White House staff check the body temperatures of people entering on March 16, 2020.
Win McNamee/Getty Images
  • The White House has stopped screening most staffers and visitors for high temperatures and other coronavirus symptoms.
  • Officials told The New York Times that the return of more staff members as Washington DC eases restrictions sparked the change, as screening more staff would cause long delays.
  • The new rules don't apply to those in "close proximity" to President Donald Trump and Vice President Mike Pence.
  • Staffers in close contact with both Trump and Pence have previously tested positive for the virus.
  • For more stories, go to Business Insider's home page.

The White House has ended mandatory temperature checks and screenings for coronavirus symptoms for most visitors and staffers, removing procedures that have been in place since March.

NBC News reported that tents used to check temperatures were being taken down on Monday.

White House spokesman Judd Deere said in a statement that: "In conjunction with Washington, D.C., entering Phase Two today, the White House is scaling back complex-wide temperature checks," Deere said.

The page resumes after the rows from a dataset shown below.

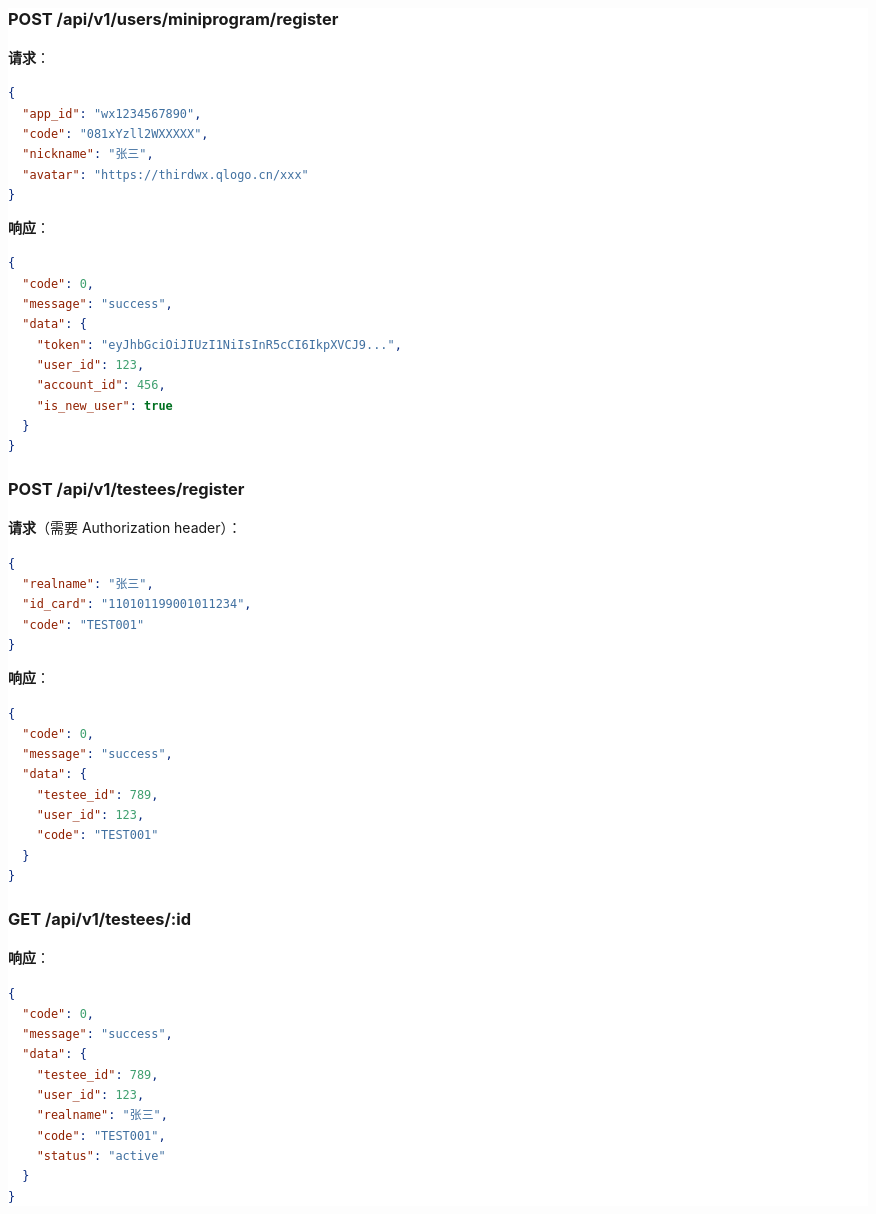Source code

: ### POST /api/v1/users/miniprogram/register

**请求**：
```json
{
  "app_id": "wx1234567890",
  "code": "081xYzll2WXXXXX",
  "nickname": "张三",
  "avatar": "https://thirdwx.qlogo.cn/xxx"
}
```

**响应**：
```json
{
  "code": 0,
  "message": "success",
  "data": {
    "token": "eyJhbGciOiJIUzI1NiIsInR5cCI6IkpXVCJ9...",
    "user_id": 123,
    "account_id": 456,
    "is_new_user": true
  }
}
```

### POST /api/v1/testees/register

**请求**（需要 Authorization header）：
```json
{
  "realname": "张三",
  "id_card": "110101199001011234",
  "code": "TEST001"
}
```

**响应**：
```json
{
  "code": 0,
  "message": "success",
  "data": {
    "testee_id": 789,
    "user_id": 123,
    "code": "TEST001"
  }
}
```

### GET /api/v1/testees/:id

**响应**：
```json
{
  "code": 0,
  "message": "success",
  "data": {
    "testee_id": 789,
    "user_id": 123,
    "realname": "张三",
    "code": "TEST001",
    "status": "active"
  }
}
```

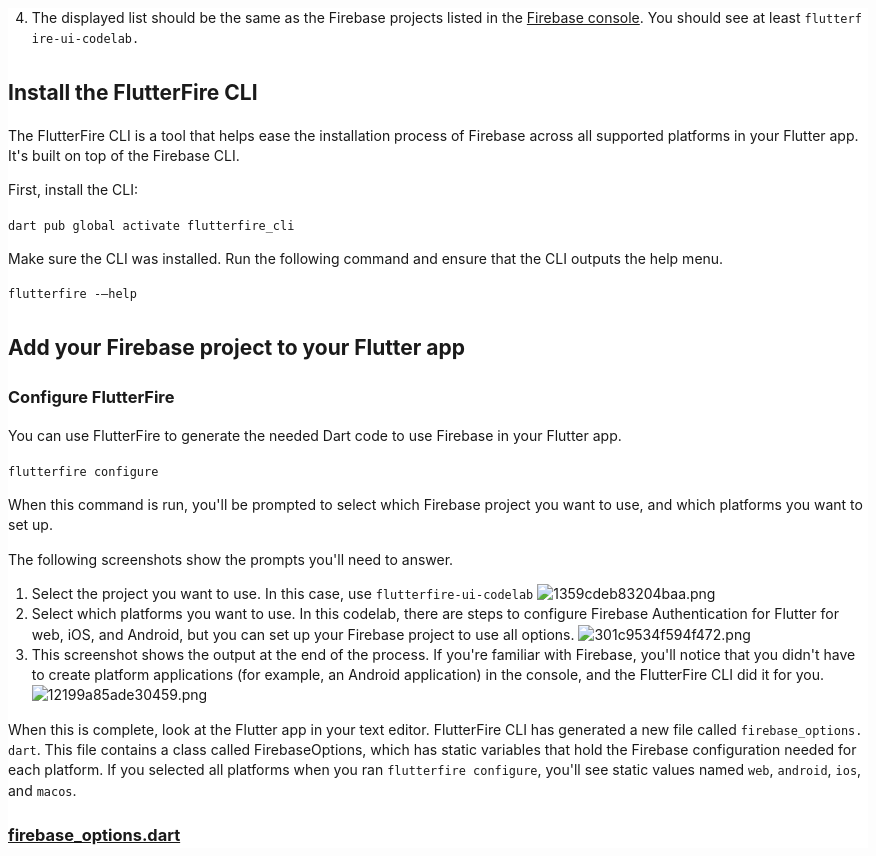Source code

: 4.  The displayed list should be the same as the Firebase projects listed in the [Firebase console](https://console.firebase.google.com/). You should see at least `flutterfire-ui-codelab.`

## Install the FlutterFire CLI

The FlutterFire CLI is a tool that helps ease the installation process of Firebase across all supported platforms in your Flutter app. It's built on top of the Firebase CLI.

First, install the CLI:

```
dart pub global activate flutterfire_cli
```

Make sure the CLI was installed. Run the following command and ensure that the CLI outputs the help menu.

```
flutterfire -—help
```

## Add your Firebase project to your Flutter app

### Configure FlutterFire

You can use FlutterFire to generate the needed Dart code to use Firebase in your Flutter app.

```
flutterfire configure
```

When this command is run, you'll be prompted to select which Firebase project you want to use, and which platforms you want to set up.

The following screenshots show the prompts you'll need to answer.

1.  Select the project you want to use. In this case, use `flutterfire-ui-codelab` ![1359cdeb83204baa.png](https://firebase.google.com/static/codelabs/firebase-auth-in-flutter-apps/img/1359cdeb83204baa.png)
2.  Select which platforms you want to use. In this codelab, there are steps to configure Firebase Authentication for Flutter for web, iOS, and Android, but you can set up your Firebase project to use all options. ![301c9534f594f472.png](https://firebase.google.com/static/codelabs/firebase-auth-in-flutter-apps/img/301c9534f594f472.png)
3.  This screenshot shows the output at the end of the process. If you're familiar with Firebase, you'll notice that you didn't have to create platform applications (for example, an Android application) in the console, and the FlutterFire CLI did it for you. ![12199a85ade30459.png](https://firebase.google.com/static/codelabs/firebase-auth-in-flutter-apps/img/12199a85ade30459.png)

When this is complete, look at the Flutter app in your text editor. FlutterFire CLI has generated a new file called `firebase_options.dart`. This file contains a class called FirebaseOptions, which has static variables that hold the Firebase configuration needed for each platform. If you selected all platforms when you ran `flutterfire configure`, you'll see static values named `web`, `android`, `ios`, and `macos`.

### [firebase\_options.dart](https://github.com/flutter/codelabs/firebase-auth-flutterfire-ui/complete/lib/firebase_options.dart)
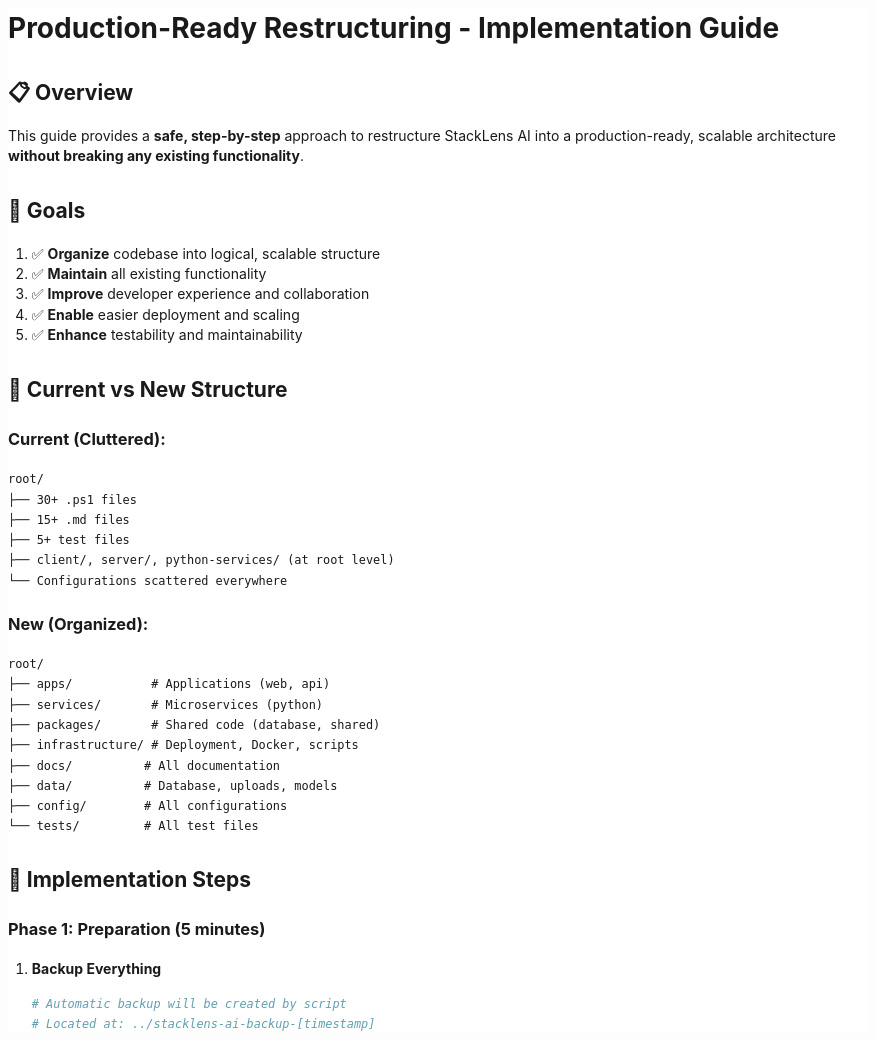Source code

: # Production-Ready Restructuring - Implementation Guide

## 📋 Overview

This guide provides a **safe, step-by-step** approach to restructure StackLens AI into a production-ready, scalable architecture **without breaking any existing functionality**.

## 🎯 Goals

1. ✅ **Organize** codebase into logical, scalable structure
2. ✅ **Maintain** all existing functionality
3. ✅ **Improve** developer experience and collaboration
4. ✅ **Enable** easier deployment and scaling
5. ✅ **Enhance** testability and maintainability

## 📁 Current vs New Structure

### Current (Cluttered):
```
root/
├── 30+ .ps1 files
├── 15+ .md files  
├── 5+ test files
├── client/, server/, python-services/ (at root level)
└── Configurations scattered everywhere
```

### New (Organized):
```
root/
├── apps/           # Applications (web, api)
├── services/       # Microservices (python)
├── packages/       # Shared code (database, shared)
├── infrastructure/ # Deployment, Docker, scripts
├── docs/          # All documentation
├── data/          # Database, uploads, models
├── config/        # All configurations
└── tests/         # All test files
```

## 🚀 Implementation Steps

### Phase 1: Preparation (5 minutes)

1. **Backup Everything**
   ```bash
   # Automatic backup will be created by script
   # Located at: ../stacklens-ai-backup-[timestamp]
   ```
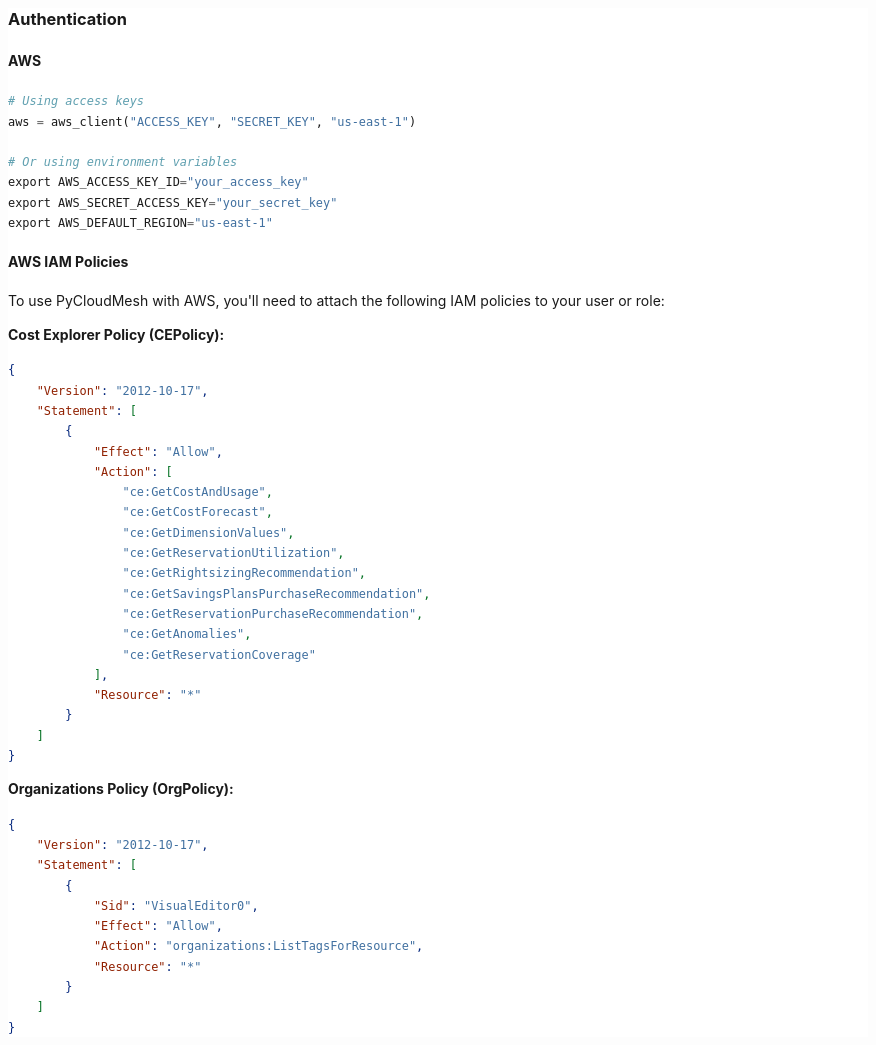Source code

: ### Authentication

#### AWS
```python
# Using access keys
aws = aws_client("ACCESS_KEY", "SECRET_KEY", "us-east-1")

# Or using environment variables
export AWS_ACCESS_KEY_ID="your_access_key"
export AWS_SECRET_ACCESS_KEY="your_secret_key"
export AWS_DEFAULT_REGION="us-east-1"
```

#### AWS IAM Policies

To use PyCloudMesh with AWS, you'll need to attach the following IAM policies to your user or role:

**Cost Explorer Policy (CEPolicy):**
```json
{
    "Version": "2012-10-17",
    "Statement": [
        {
            "Effect": "Allow",
            "Action": [
                "ce:GetCostAndUsage",
                "ce:GetCostForecast",
                "ce:GetDimensionValues",
                "ce:GetReservationUtilization",
                "ce:GetRightsizingRecommendation",
                "ce:GetSavingsPlansPurchaseRecommendation",
                "ce:GetReservationPurchaseRecommendation",
                "ce:GetAnomalies",
                "ce:GetReservationCoverage"
            ],
            "Resource": "*"
        }
    ]
}
```

**Organizations Policy (OrgPolicy):**
```json
{
    "Version": "2012-10-17",
    "Statement": [
        {
            "Sid": "VisualEditor0",
            "Effect": "Allow",
            "Action": "organizations:ListTagsForResource",
            "Resource": "*"
        }
    ]
}
```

He said that any staffer or guest "in close proximity to the president and vice president is still being temperature-checked, asked symptom histories and tested for Covid-19," The New York Times reported.

He said that social distancing, use of hand sanitiser, and "regular deep cleaning of all work spaces" were still in place, alongside "voluntary facial coverings."

Masks had been mandatory for White House staffers, except when they were seated at their desks.

But Press Secretary Kayleigh McEnany last week suggested the policy had been loosened, describing masks as "recommended but not required" for staff.

Journalists in the White House will have to follow the same checks that those coming into close contact with the president do, ABC News reported.

The changes come as the White House takes other steps to open up, including having more staff work in their offices, the Times reported.

Officials told the Times that the return of these staff members prompted the change, as screening more people would cause delays.